Yes and no. The fact there is more metal to stretch does add resistance to lateral plastic flow (diameter expansion). However, unlike large rifle primers, which seem to be pretty uniformly stamped from 0.027" brass sheet,
small rifle primers come in a range of cup wall thicknesses, so you have the problem that some can blow out and pit your bolt face more easily than a large primer is likely to do.
If you do as board member F. Guffey does, and measure your chambers by transfer measurement and resize based on not moving the shoulder back too far from the length of your actual chamber headspace, you will have less impact expansion of the head to begin with. You will still have pressure-caused flow, but avoiding the initial slam helps. (Mr. Guffey invented a nice tool that measures flash hole expansion as the earliest sign of a case head starting to get too wide, and he was kind enough to send me one. Unfortunately, I don't think he has it in current production.) The problem, in part, is that every maker seems to use slightly different alloys and levels of work hardening at the head. Because they sometimes outsource brass forming among one another (see the current Norma manual for how unexpectedly frequent this is; Norma has made Federal and RWS and Remington cases at times), you also can't just rely on a certain brand to be a certain way always. You have to check each lot. When you do, you'll find some lots handle pressure better than others, while still others let you get more reloads before they start to split. There always seem to be trade-offs.
There is a second, less commonly referenced consideration: Small primers contribute less to the total start pressure.
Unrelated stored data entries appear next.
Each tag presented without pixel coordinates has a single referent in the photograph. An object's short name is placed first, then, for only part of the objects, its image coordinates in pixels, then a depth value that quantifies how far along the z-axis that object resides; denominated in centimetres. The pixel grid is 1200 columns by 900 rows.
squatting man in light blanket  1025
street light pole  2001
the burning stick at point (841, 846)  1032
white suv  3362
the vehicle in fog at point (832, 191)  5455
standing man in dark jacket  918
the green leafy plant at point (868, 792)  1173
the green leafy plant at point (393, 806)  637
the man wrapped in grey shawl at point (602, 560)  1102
This means primer-to-primer variation is lower when you use a small base primer, and still lower when you have the smaller European small primer flash holes. if the powder you use fills the case well, so there isn't significant extra space in need of primer pressurization, and if the powder ignites easily, like a single-base stick powder, then there is potential for improved velocity and pressure curve consistency. I remember about 15 or 20 years ago RWS produced and unusually mild lot of small rifle primers and the benchrest community went into panic buying mode over them, trying to get all they could. They found it helped produce smaller groups in their circumstances. One could argue about why, but I just wanted to throw it out there so it can be viewed as one more variable to experiment with in brass that has both primer pocket sizes available.